Władimir Putin wygrał "wybory" prezydenckie w Rosji
W dniach 15-17 marca w Rosji odbywały się wybory prezydenckie, w których z góry było wiadomo, kto je wygra. Opozycja miała utrudnioną możliwość wystawienia kandydata, a kontrkandydaci Putina byli koncesjonowani. Według danych Kremla, rosyjski dyktator uzyskał rekordowe ponad 87 procent głosów.
Putin grozi trzecią wojną światową?
Po zakończeniu głosowania, Władimir Putin zabrał głos. Na briefingu prasowym ocenił m.in. słowa prezydenta Francji nt. wysyłania wojsk NATO do Ukrainy. - We współczesnym świecie wszystko jest możliwe. (...) Dla wszystkich jest jasne, że znajdziemy się wówczas o krok od wybuchu III wojny światowej na pełną skalę. Myślę, że mało kto jest tym zainteresowany - stwierdził rosyjski dyktator.

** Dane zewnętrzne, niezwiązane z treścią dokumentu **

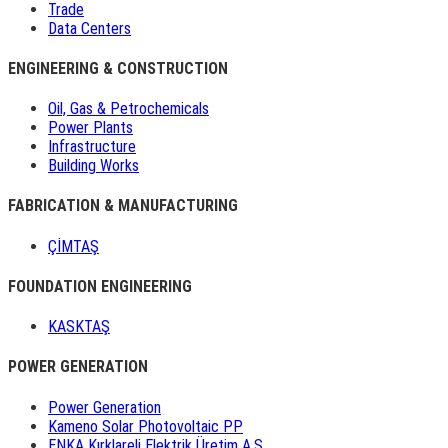
Trade
Data Centers
ENGINEERING & CONSTRUCTION
Oil, Gas & Petrochemicals
Power Plants
Infrastructure
Building Works
FABRICATION & MANUFACTURING
ÇİMTAŞ
FOUNDATION ENGINEERING
KASKTAŞ
POWER GENERATION
Power Generation
Kameno Solar Photovoltaic PP
ENKA Kırklareli Elektrik Üretim A.Ş.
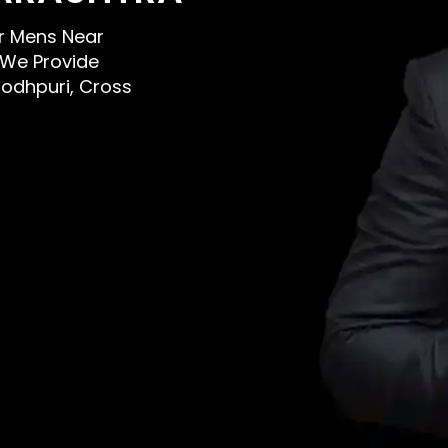
or Mens Near
 We Provide
Jodhpuri, Cross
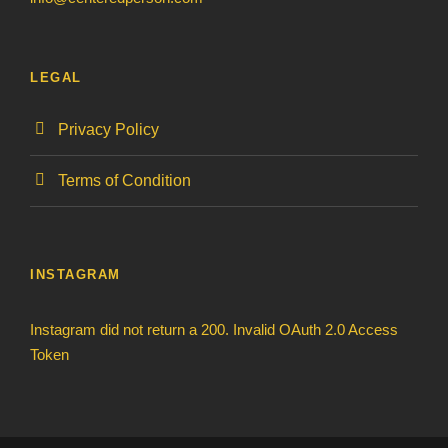
LEGAL
Privacy Policy
Terms of Condition
INSTAGRAM
Instagram did not return a 200. Invalid OAuth 2.0 Access
Token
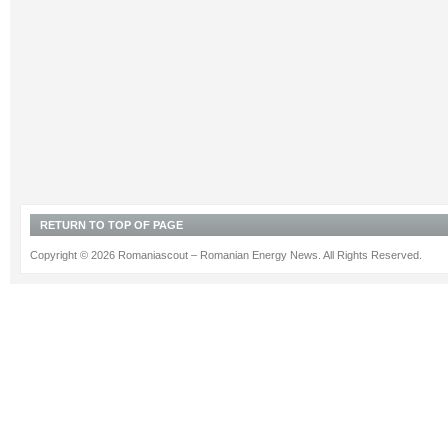
RETURN TO TOP OF PAGE
Copyright © 2026 Romaniascout – Romanian Energy News. All Rights Reserved.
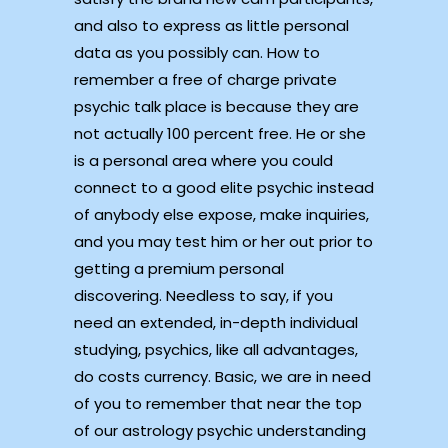
and also to express as little personal
data as you possibly can. How to
remember a free of charge private
psychic talk place is because they are
not actually 100 percent free. He or she
is a personal area where you could
connect to a good elite psychic instead
of anybody else expose, make inquiries,
and you may test him or her out prior to
getting a premium personal
discovering. Needless to say, if you
need an extended, in-depth individual
studying, psychics, like all advantages,
do costs currency. Basic, we are in need
of you to remember that near the top
of our astrology psychic understanding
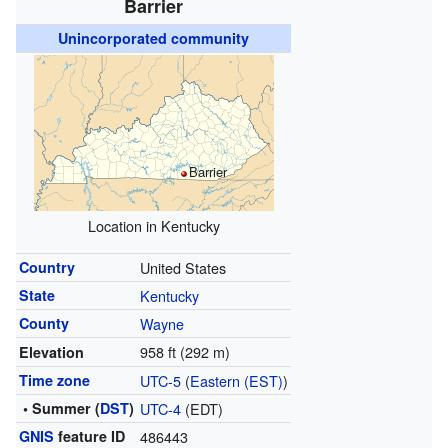
Barrier
Unincorporated community
Barrier
Location in Kentucky
Country
United States
State
Kentucky
County
Wayne
958 ft (292 m)
Elevation
Time zone
UTC-5
(
Eastern (EST)
)
• Summer (
DST
)
UTC-4
(EDT)
GNIS
feature ID
486443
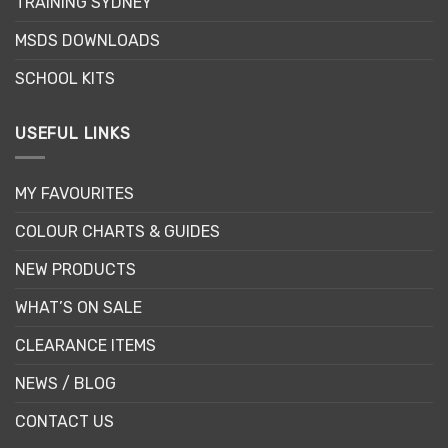
TRAINING SYDNEY
MSDS DOWNLOADS
SCHOOL KITS
USEFUL LINKS
MY FAVOURITES
COLOUR CHARTS & GUIDES
NEW PRODUCTS
WHAT’S ON SALE
CLEARANCE ITEMS
NEWS / BLOG
CONTACT US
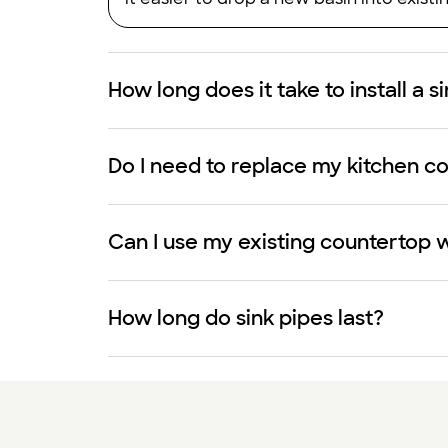
How long does it take to install a s
Do I need to replace my kitchen cou
Can I use my existing countertop w
How long do sink pipes last?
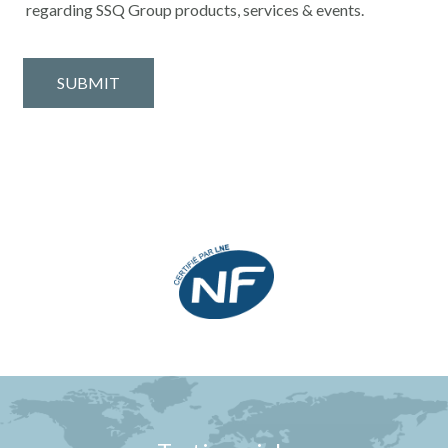
regarding SSQ Group products, services & events.
SUBMIT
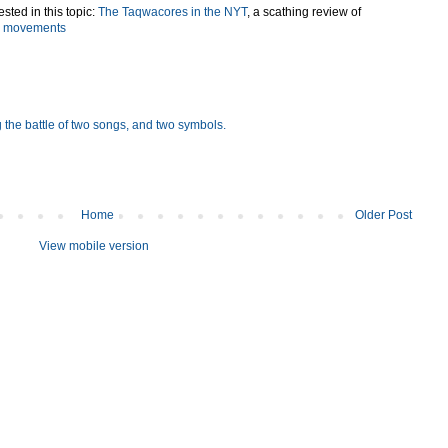
sted in this topic:
The Taqwacores in the NYT
, a scathing review of
ts movements
 the battle of two songs, and two symbols.
Home
Older Post
View mobile version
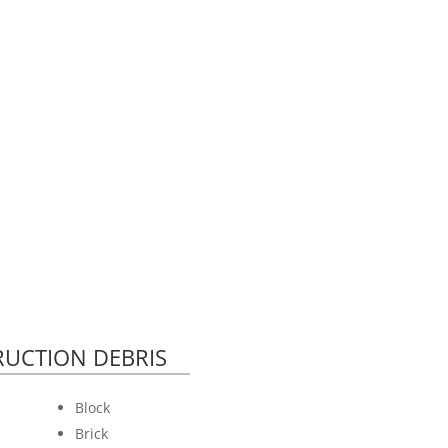
UCTION DEBRIS
Block
Brick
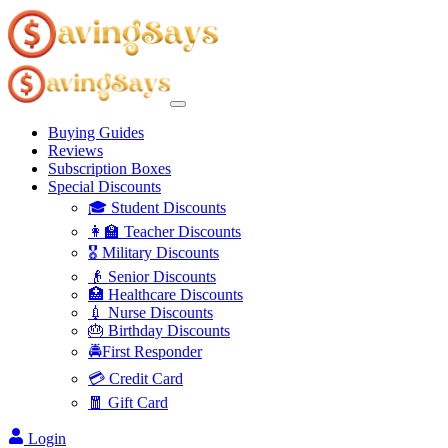
Buying Guides
Reviews
Subscription Boxes
Special Discounts
🎓 Student Discounts
👩‍🏫 Teacher Discounts
🎖️ Military Discounts
👴 Senior Discounts
🏥 Healthcare Discounts
💉 Nurse Discounts
🎂 Birthday Discounts
🚔First Responder
💳 Credit Card
🧧 Gift Card
Login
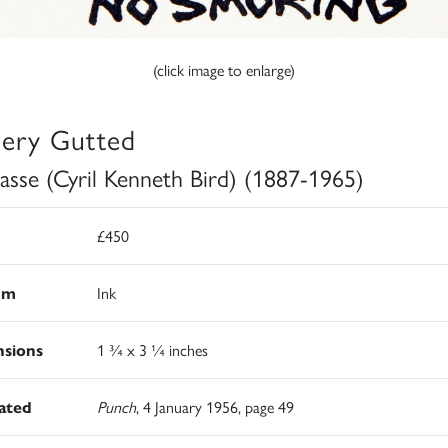
(click image to enlarge)
lery Gutted
asse (Cyril Kenneth Bird) (1887-1965)
£450
um
Ink
sions
1 ¾ x 3 ¼ inches
rated
Punch
, 4 January 1956, page 49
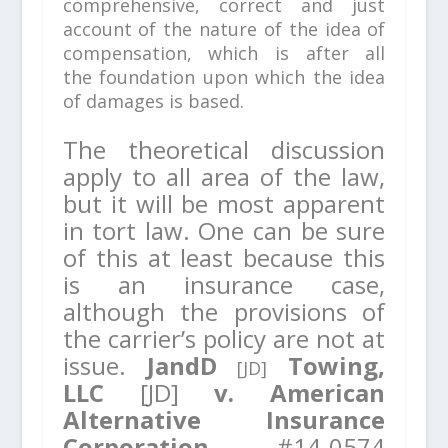
comprehensive, correct and just
account of the nature of the idea of
compensation,
which is after all
the foundation upon which the idea
of damages is based.
The theoretical discussion
apply to all area of the law,
but it will be most apparent
in tort law. One can be sure
of this at least because this
is an insurance case,
although the provisions of
the carrier’s policy are not at
issue.
JandD
Towing,
[JD]
LLC
[JD]
v. American
Alternative Insurance
Corporation,
#14-0574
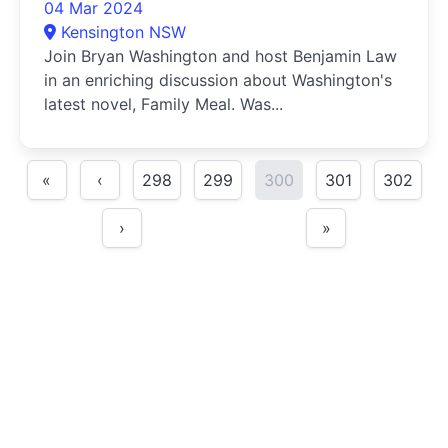
04 Mar 2024
Kensington NSW
Join Bryan Washington and host Benjamin Law
in an enriching discussion about Washington's
latest novel, Family Meal. Was...
«
‹
298
299
300
301
302
›
»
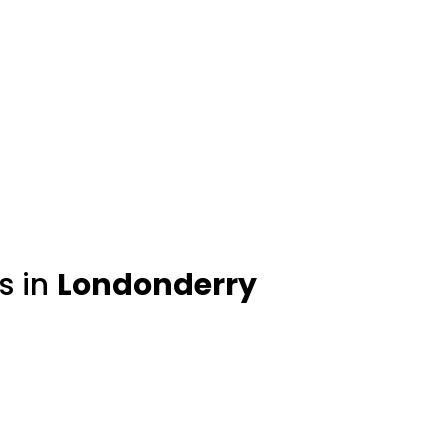
s in
Londonderry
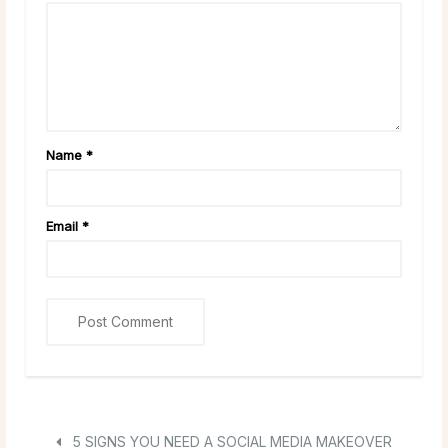
Name
*
Email
*
5 SIGNS YOU NEED A SOCIAL MEDIA MAKEOVER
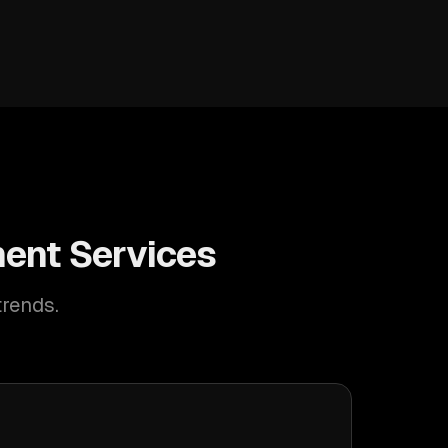
ent Services
trends.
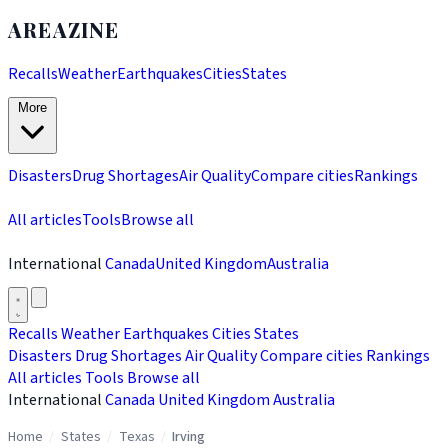
AREAZINE
Recalls
Weather
Earthquakes
Cities
States
More
Disasters
Drug Shortages
Air Quality
Compare cities
Rankings
All articles
Tools
Browse all
International
Canada
United Kingdom
Australia
Recalls
Weather
Earthquakes
Cities
States
Disasters
Drug Shortages
Air Quality
Compare cities
Rankings
All articles
Tools
Browse all
International
Canada
United Kingdom
Australia
Home
/
States
/
Texas
/
Irving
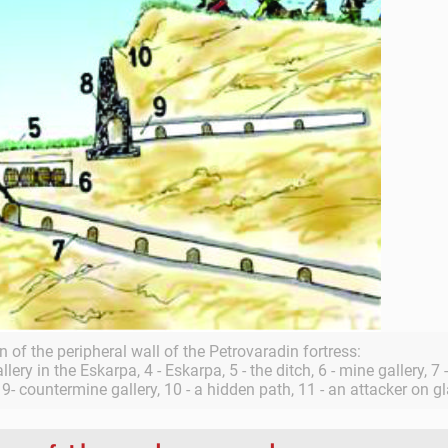
n of the peripheral wall of the Petrovaradin fortress:
gallery in the Eskarpa, 4 - Eskarpa, 5 - the ditch, 6 - mine gallery, 7
- countermine gallery, 10 - a hidden path, 11 - an attacker on gl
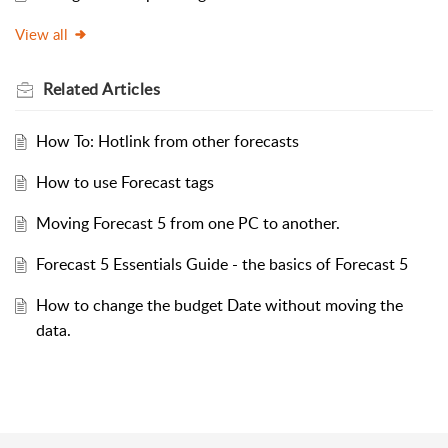
View all
Related
Articles
How To: Hotlink from other forecasts
How to use Forecast tags
Moving Forecast 5 from one PC to another.
Forecast 5 Essentials Guide - the basics of Forecast 5
How to change the budget Date without moving the
data.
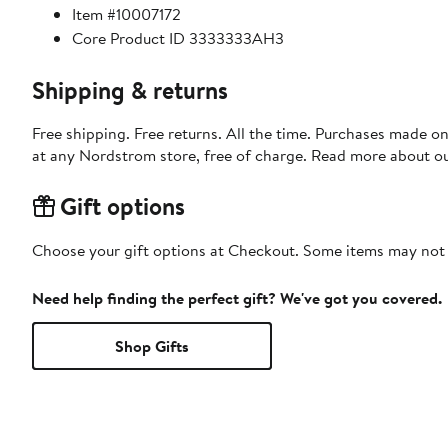
Item #10007172
Core Product ID 3333333AH3
Shipping & returns
Free shipping. Free returns. All the time. Purchases made o
at any Nordstrom store, free of charge. Read more about o
Gift options
Choose your gift options at Checkout. Some items may not be
Need help finding the perfect gift? We've got you covered.
Shop Gifts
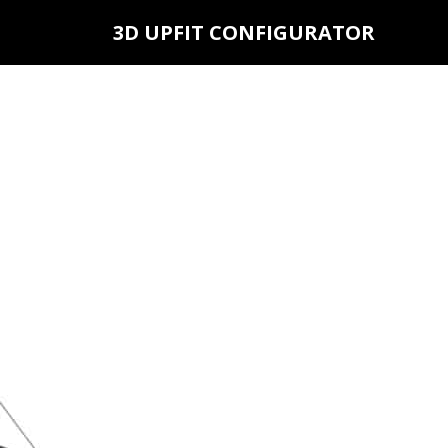
3D UPFIT CONFIGURATOR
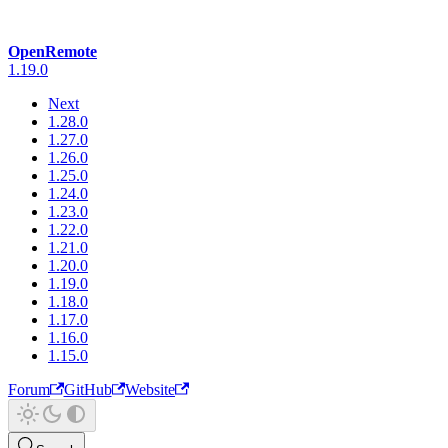
OpenRemote
1.19.0
Next
1.28.0
1.27.0
1.26.0
1.25.0
1.24.0
1.23.0
1.22.0
1.21.0
1.20.0
1.19.0
1.18.0
1.17.0
1.16.0
1.15.0
Forum
GitHub
Website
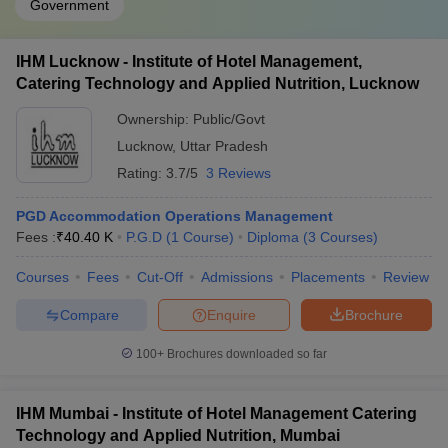
Government
IHM Lucknow - Institute of Hotel Management,
Catering Technology and Applied Nutrition, Lucknow
Ownership:
Public/Govt
Lucknow
,
Uttar Pradesh
Rating:
3.7/5
3 Reviews
PGD Accommodation Operations Management
Fees :
₹
40.40 K
P.G.D
(
1
Course
)
Diploma
(
3
Courses
)
Courses
Fees
Cut-Off
Admissions
Placements
Review
Compare
Enquire
Brochure
100+
Brochures downloaded so far
IHM Mumbai - Institute of Hotel Management Catering
Technology and Applied Nutrition, Mumbai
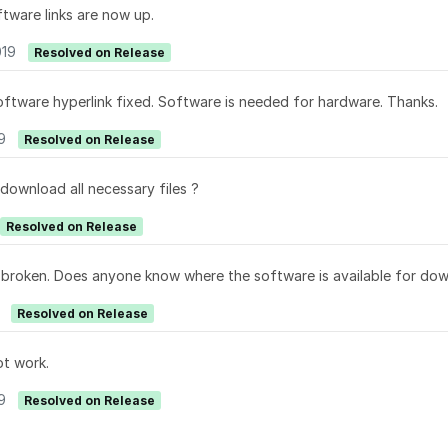
ftware links are now up.
019
Resolved on Release
software hyperlink fixed. Software is needed for hardware. Thanks.
9
Resolved on Release
 download all necessary files ?
Resolved on Release
e broken. Does anyone know where the software is available for do
Resolved on Release
t work.
9
Resolved on Release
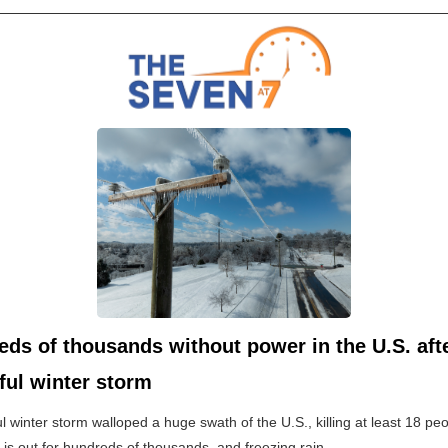
ds of thousands without power in the U.S. aft
ful winter storm
l winter storm walloped a huge swath of the U.S., killing at least 18 peo
y is out for hundreds of thousands, and freezing rain...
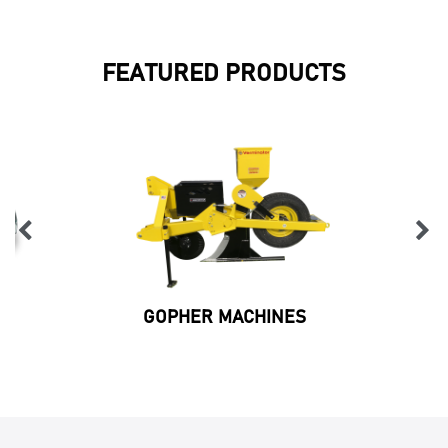
FEATURED PRODUCTS
GOPHER MACHINES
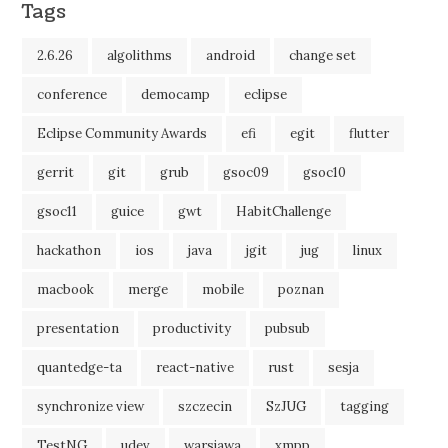
Tags
2.6.26
algolithms
android
change set
conference
democamp
eclipse
Eclipse Community Awards
efi
egit
flutter
gerrit
git
grub
gsoc09
gsoc10
gsoc11
guice
gwt
HabitChallenge
hackathon
ios
java
jgit
jug
linux
macbook
merge
mobile
poznan
presentation
productivity
pubsub
quantedge-ta
react-native
rust
sesja
synchronize view
szczecin
SzJUG
tagging
TestNG
udev
warsjawa
xmpp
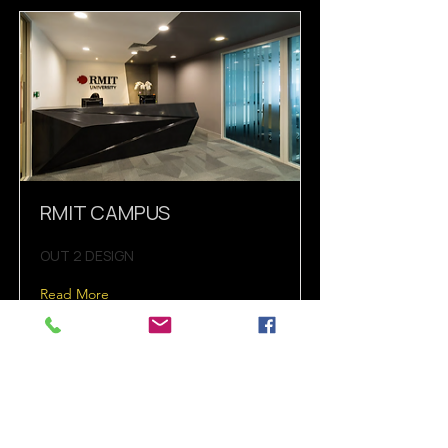
RMIT CAMPUS
OUT 2 DESIGN
Read More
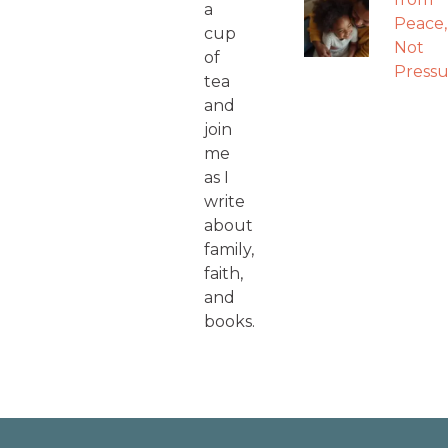
a
Peace,
cup
Not
of
Pressu
tea
and
join
me
as I
write
about
family,
faith,
and
books.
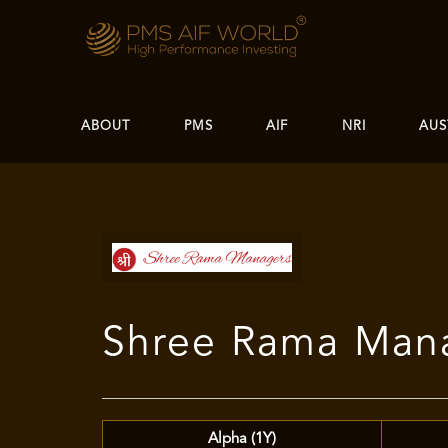
ABOUT
PMS
AIF
NRI
AUS
Shree Rama Mana
Alpha (1Y)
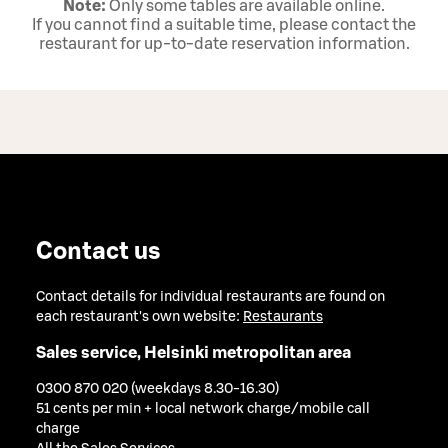
Note:
Only some tables are available online.
If you cannot find a suitable time, please contact the
restaurant for up‑to‑date reservation information.
Contact us
Contact details for individual restaurants are found on
each restaurant's own website:
Restaurants
Sales service, Helsinki metropolitan area
0300 870 020 (weekdays 8.30-16.30)
51 cents per min + local network charge/mobile call
charge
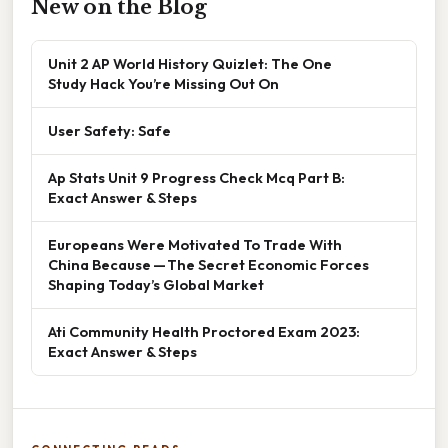
New on the Blog
Unit 2 AP World History Quizlet: The One
Study Hack You’re Missing Out On
User Safety: Safe
Ap Stats Unit 9 Progress Check Mcq Part B:
Exact Answer & Steps
Europeans Were Motivated To Trade With
China Because — The Secret Economic Forces
Shaping Today’s Global Market
Ati Community Health Proctored Exam 2023:
Exact Answer & Steps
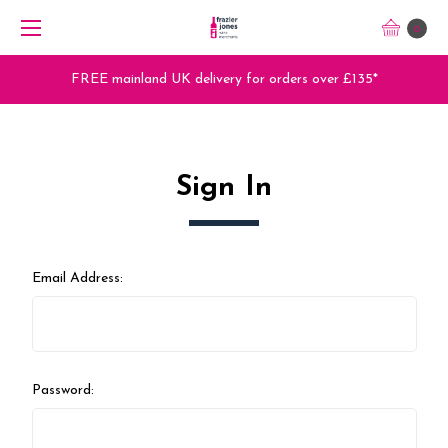
0
FREE mainland UK delivery for orders over £135*
Sign In
Email Address:
Password:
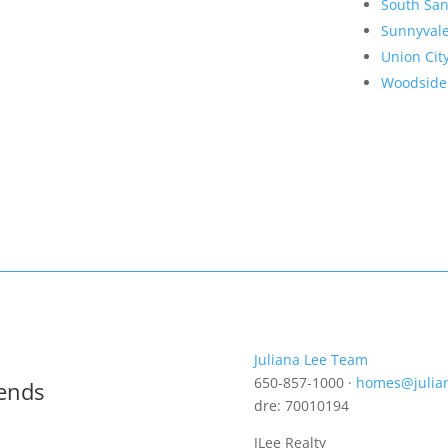
South San
Sunnyval
Union Cit
Woodside
Juliana Lee Team
650-857-1000 ·
homes@julia
rends
dre: 70010194
JLee Realty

Putin chce "strefy sanitarnej" w Ukrainie?
Rosyjski dyktator o demokratycznym rządzie Ukrainy znów powiedział "reżim kijowski". Stwierdził też, że - nie wykluczam, że mając na uwadze tragiczne wydarzenia, które mają dziś miejsce, będziemy zmuszeni w pewnym momencie, kiedy uznamy to za stosowne, utworzyć pewną "strefę sanitarną" - mówił na briefingu Putin. Wobec prezydenta Macrona uznał, że zamiast eskalować wojnę, powinien próbować zaprowadzić pokój. To wszystko w 754. dniu pełnoskalowej inwazji Rosji w Ukrainie.